Hell Yeah, I Love My Car
SPRING IS RIGHT AROUND the corner, and we all know what that means: streets and sidewalks bustling with fair-weather bicyclists dodging cars and pedestrians, screaming “On the right!” and ringing their cute little bike bells like we’re the ones breaking the law. I particularly love when they keep their helmet on in the Whole Foods checkout lines, lest anyone fail to notice their inherent superiority for riding their amazing bicycle to the supermarket. And actually, they’re merely the shock troops of the modern anti-car brigade: Zipcar-driving hipsters, bike-riding mayors, urban-planning professors, livability advocates, and even Ray LaHood — the secretary of transportation and a former Republican congressman — all convinced that cars are the worst epidemic cities have faced since cholera.
Marc Schlossberg, a professor of planning, public policy, and management at the University of Oregon, neatly summarized the indictment in the New York Times: “The costs of using the car for every type of trip…are finally apparent, from their contribution to global climate change, the national obesity epidemic from loss of daily physical activity and the 40,000 deaths per year on the road-ways, to the social isolation and neighborhood fragmentation that the roadway system creates.”
And here I was thinking that cars were just a mode of transportation that has done as much to modernize the world as clean water. Instead, cars are responsible for obesity, death, and terrible neighborhoods, plus the fact that we’re destined to a lifetime of loneliness. But you want to know something?
I don’t care. This past January — after three years of going without wheels — I was downright giddy to go to a dealer and buy myself a car. Because here’s the secret the anti-auto mafia doesn’t want you to know: The only thing better than living without a car in Boston — America’s third-most-walkable city — is living here with one.

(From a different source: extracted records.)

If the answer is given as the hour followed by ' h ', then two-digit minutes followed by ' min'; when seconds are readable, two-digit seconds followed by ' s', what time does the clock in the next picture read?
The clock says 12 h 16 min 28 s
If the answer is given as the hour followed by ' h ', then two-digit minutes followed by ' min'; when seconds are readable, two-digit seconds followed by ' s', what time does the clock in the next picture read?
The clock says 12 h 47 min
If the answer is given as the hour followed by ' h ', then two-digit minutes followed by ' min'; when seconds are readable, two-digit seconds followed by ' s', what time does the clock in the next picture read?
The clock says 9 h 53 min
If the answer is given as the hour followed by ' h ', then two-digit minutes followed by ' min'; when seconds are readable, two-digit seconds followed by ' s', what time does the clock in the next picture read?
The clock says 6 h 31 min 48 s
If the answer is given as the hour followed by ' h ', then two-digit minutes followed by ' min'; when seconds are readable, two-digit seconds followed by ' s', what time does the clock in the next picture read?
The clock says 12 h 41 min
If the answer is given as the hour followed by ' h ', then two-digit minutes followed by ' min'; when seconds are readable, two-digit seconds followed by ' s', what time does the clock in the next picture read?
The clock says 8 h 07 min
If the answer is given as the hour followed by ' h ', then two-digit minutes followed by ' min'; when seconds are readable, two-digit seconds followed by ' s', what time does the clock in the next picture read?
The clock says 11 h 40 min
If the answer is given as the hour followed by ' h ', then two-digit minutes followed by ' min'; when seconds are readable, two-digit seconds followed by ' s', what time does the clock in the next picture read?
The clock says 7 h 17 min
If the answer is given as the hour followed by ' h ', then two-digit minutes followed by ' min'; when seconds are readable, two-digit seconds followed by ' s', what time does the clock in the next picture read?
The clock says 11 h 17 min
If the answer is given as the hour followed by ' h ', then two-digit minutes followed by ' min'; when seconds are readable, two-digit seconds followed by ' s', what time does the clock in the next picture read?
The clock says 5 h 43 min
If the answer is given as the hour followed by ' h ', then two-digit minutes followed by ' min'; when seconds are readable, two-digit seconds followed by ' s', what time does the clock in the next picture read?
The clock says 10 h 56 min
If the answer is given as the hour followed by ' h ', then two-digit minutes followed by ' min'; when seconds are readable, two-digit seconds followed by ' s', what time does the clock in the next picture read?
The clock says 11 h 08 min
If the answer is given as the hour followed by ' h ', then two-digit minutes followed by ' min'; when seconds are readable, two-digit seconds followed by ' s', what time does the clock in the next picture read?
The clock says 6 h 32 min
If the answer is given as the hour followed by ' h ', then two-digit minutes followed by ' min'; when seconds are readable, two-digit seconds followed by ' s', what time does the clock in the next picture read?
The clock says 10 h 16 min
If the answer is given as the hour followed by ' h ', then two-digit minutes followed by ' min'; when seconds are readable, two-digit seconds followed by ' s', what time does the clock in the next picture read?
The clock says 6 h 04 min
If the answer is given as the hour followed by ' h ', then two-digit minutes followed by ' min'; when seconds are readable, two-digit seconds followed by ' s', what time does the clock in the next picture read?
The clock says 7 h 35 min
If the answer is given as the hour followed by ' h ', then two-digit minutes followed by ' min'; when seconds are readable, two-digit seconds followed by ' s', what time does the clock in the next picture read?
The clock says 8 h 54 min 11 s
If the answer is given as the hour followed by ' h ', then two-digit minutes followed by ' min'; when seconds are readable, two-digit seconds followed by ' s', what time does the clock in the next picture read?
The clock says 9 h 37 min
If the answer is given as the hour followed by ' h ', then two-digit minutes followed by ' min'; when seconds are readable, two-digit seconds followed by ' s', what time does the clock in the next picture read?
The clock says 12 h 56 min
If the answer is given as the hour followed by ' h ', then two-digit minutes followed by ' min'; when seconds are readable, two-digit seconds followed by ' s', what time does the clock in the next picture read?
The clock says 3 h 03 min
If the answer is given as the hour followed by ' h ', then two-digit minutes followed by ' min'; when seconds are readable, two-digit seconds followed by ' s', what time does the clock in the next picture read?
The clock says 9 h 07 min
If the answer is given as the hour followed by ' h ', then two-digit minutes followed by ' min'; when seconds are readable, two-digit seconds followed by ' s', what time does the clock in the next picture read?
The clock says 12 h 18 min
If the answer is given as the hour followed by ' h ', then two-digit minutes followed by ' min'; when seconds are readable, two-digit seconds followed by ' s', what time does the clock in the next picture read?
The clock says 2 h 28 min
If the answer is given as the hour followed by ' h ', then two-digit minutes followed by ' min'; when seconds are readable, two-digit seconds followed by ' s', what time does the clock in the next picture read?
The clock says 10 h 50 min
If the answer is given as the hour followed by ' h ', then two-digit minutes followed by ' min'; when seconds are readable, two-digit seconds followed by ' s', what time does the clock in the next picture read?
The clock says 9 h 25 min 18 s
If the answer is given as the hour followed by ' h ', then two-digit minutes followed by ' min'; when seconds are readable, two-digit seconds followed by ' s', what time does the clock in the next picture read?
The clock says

When I officially went car-free a few years ago, it was for the same reason I have always been yacht-free and chalet-in-Gstaad-free: I didn’t have the money. I’d been driving a banged-up ’98 Ford Escort since 2004, when I started my software company, but by May 2009, every part of the business had grown except my own salary. So when I came up against a $1,000 estimate for repairs to pass inspection, I sold the junker to a guy with a flatbed truck and $105.
Car-free-and-loving-it types often describe dumping their automobile as a moment of liberation. I have to admit, for a while I kind of saw their point: There was no more waking up in terror that I’d parked on the wrong side of the street and was about to get towed. And when winter came, I’d look at my neighbors excavating their buried hoopties from a snowbank and think, “Suckers!”
Largely because my daily commute from East Boston consisted of a mere walk to the T, and because my bachelor lifestyle revolved mostly around an assortment of downtown watering holes, it took a while before things began to go to pieces. The train went pretty much everywhere I needed to go in order to survive, and I could grab the makings for dinner at my neighborhood market. And if a cute redhead with a smorgasbord of progressive buttons on her messenger bag happened to compliment me on my environmental awareness, well, it didn’t matter why my carbon emissions had plummeted, did it?